◆ **待解问题**:
**1.** 判断下列关于 HDU1086 源文档的三项说法是否与原文一致，每项答"是"或"否"，并原样引用原文中起决定作用的文字：(a) 文中说明主要解决线段相交中的规范相交和不规范相交；(b) eps 的值设为 1e-6；(c) 函数 Cross 返回 A.x*B.x + A.y*B.y。
**2.** 接着 HDU1086 几何题的源文档最后一行往下续写。

◆ **源文档**:

============

HDU1086 You can Solve a Geometry Problem too

PS: 主要解决线段相交中规范相交和不规范相交。

#include <iostream>
#include <cstdio>
#include <cstring>
#include <algorithm>
#include <vector>
#include <cmath>
using namespace std;

const double eps = 1e-8;
int dcmp(double x) {
    if(fabs(x)<eps) return 0;
    else return x > 0 ? 1 : -1;
}
struct point {
    double x, y;
    point(double x = 0, double y = 0) : x(x), y(y) {}
};
point operator - (point A, point B) {
    return point(A.x-B.x, A.y-B.y);
}
double Cross(point A, point B) {
    return A.x*B.y - A.y*B.x;
}
double Dot(point A, point B) {
    return A.x*B.x + A.y*B.y;
}
int n;

struct line{
    point a, b;
};

bool ok(line t1, line t2) {
    point A = t1.a, B = t1.b;
    point C = t2.a, D = t2.b;
    if(dcmp(Cross(B-A, D-A)*Cross(B-A, C-A))<0 &&
       dcmp(Cross(D-C, A-C)*Cross(D-C, B-C))<0)

============

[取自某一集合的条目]

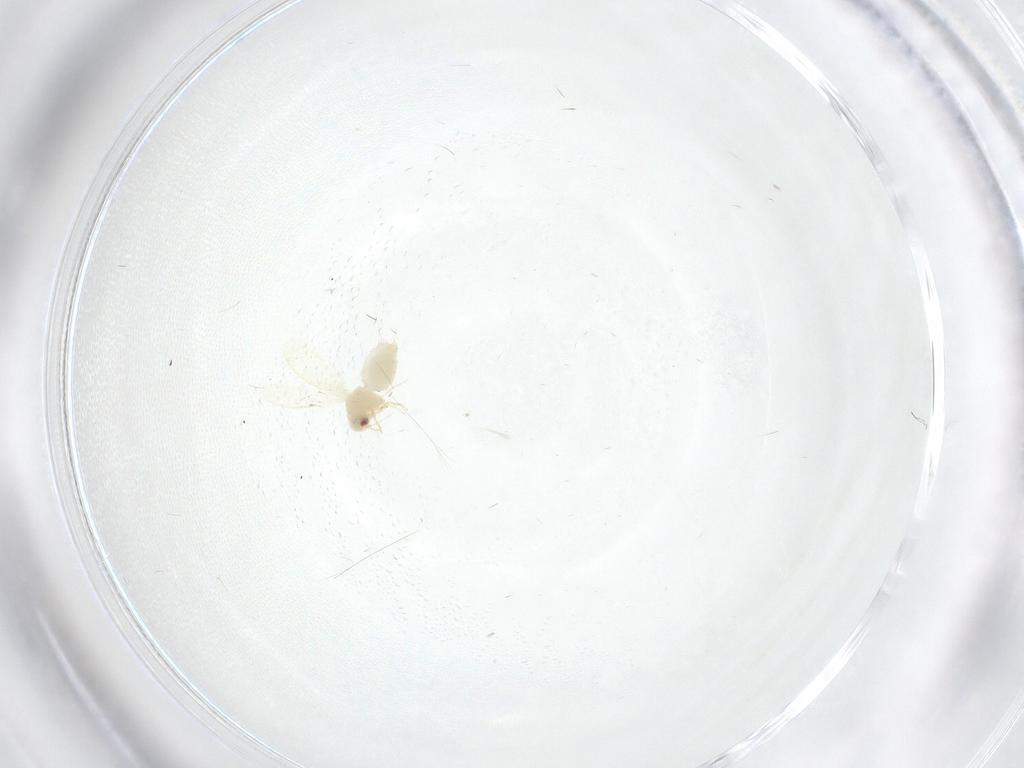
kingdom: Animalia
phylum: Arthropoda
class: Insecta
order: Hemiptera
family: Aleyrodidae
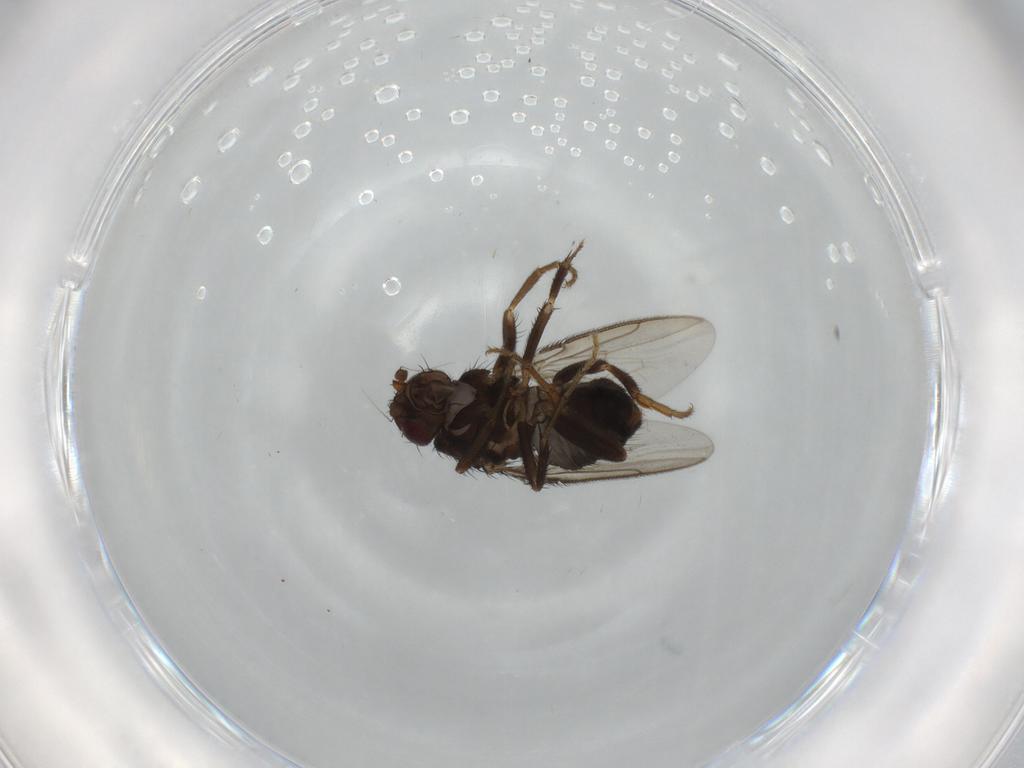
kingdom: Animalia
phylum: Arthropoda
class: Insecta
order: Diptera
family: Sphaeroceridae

============

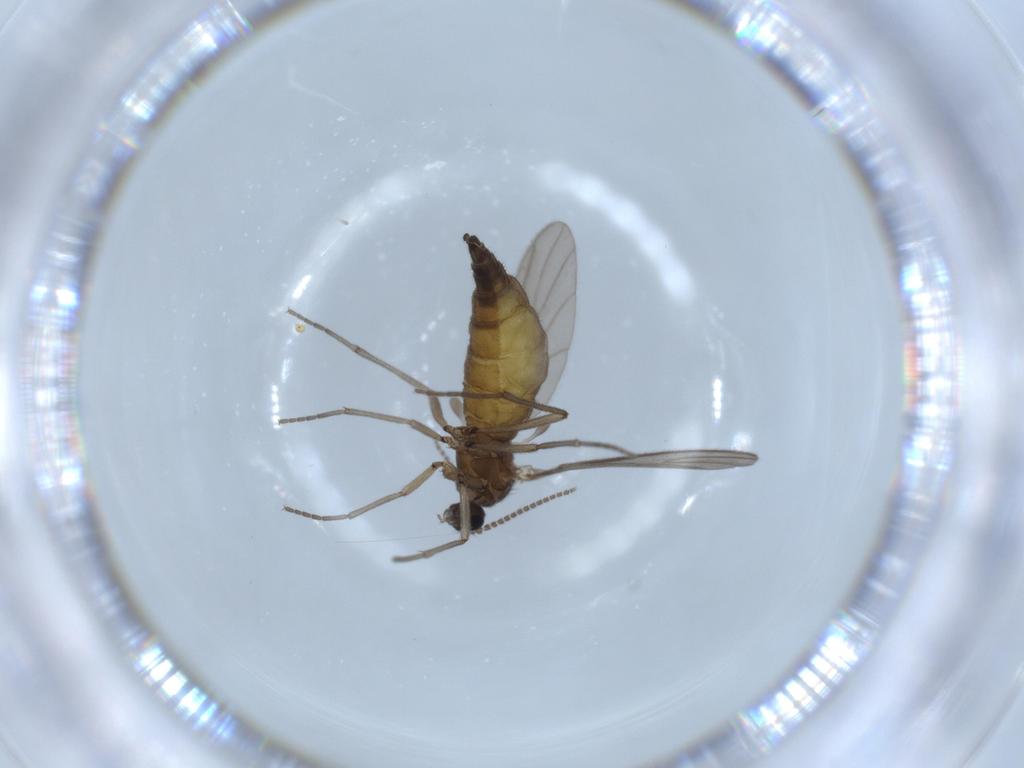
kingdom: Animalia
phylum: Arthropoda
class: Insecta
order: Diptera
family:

============

◆ **书面回答**:
**1.**
(a) 是。"主要解决线段相交中规范相交和不规范相交。"
(b) 否。"const double eps = 1e-8;"
(c) 否。"return A.x*B.y - A.y*B.x;"

**2.**
       {
            return true;
       }
    if(dcmp(Cross(B-A, C-A))==0) {
        if(dcmp(Dot(A-C, B-C))<=0) return true;
    }
    if(dcmp(Cross(B-A, D-A))==0) {
        if(dcmp(Dot(A-D, B-D))<=0) return true;
    }
    return false;
}

vector<line> v;
int work() {
    int cnt = 0;
    bool res;
    int len = v.size();
    for(int i = 0; i < len; i++) {
        for(int j = i+1; j < len; j++) {
            res = ok(v[i], v[j]);
            if(res) cnt++;
        }
    }
    return cnt;
}

int main()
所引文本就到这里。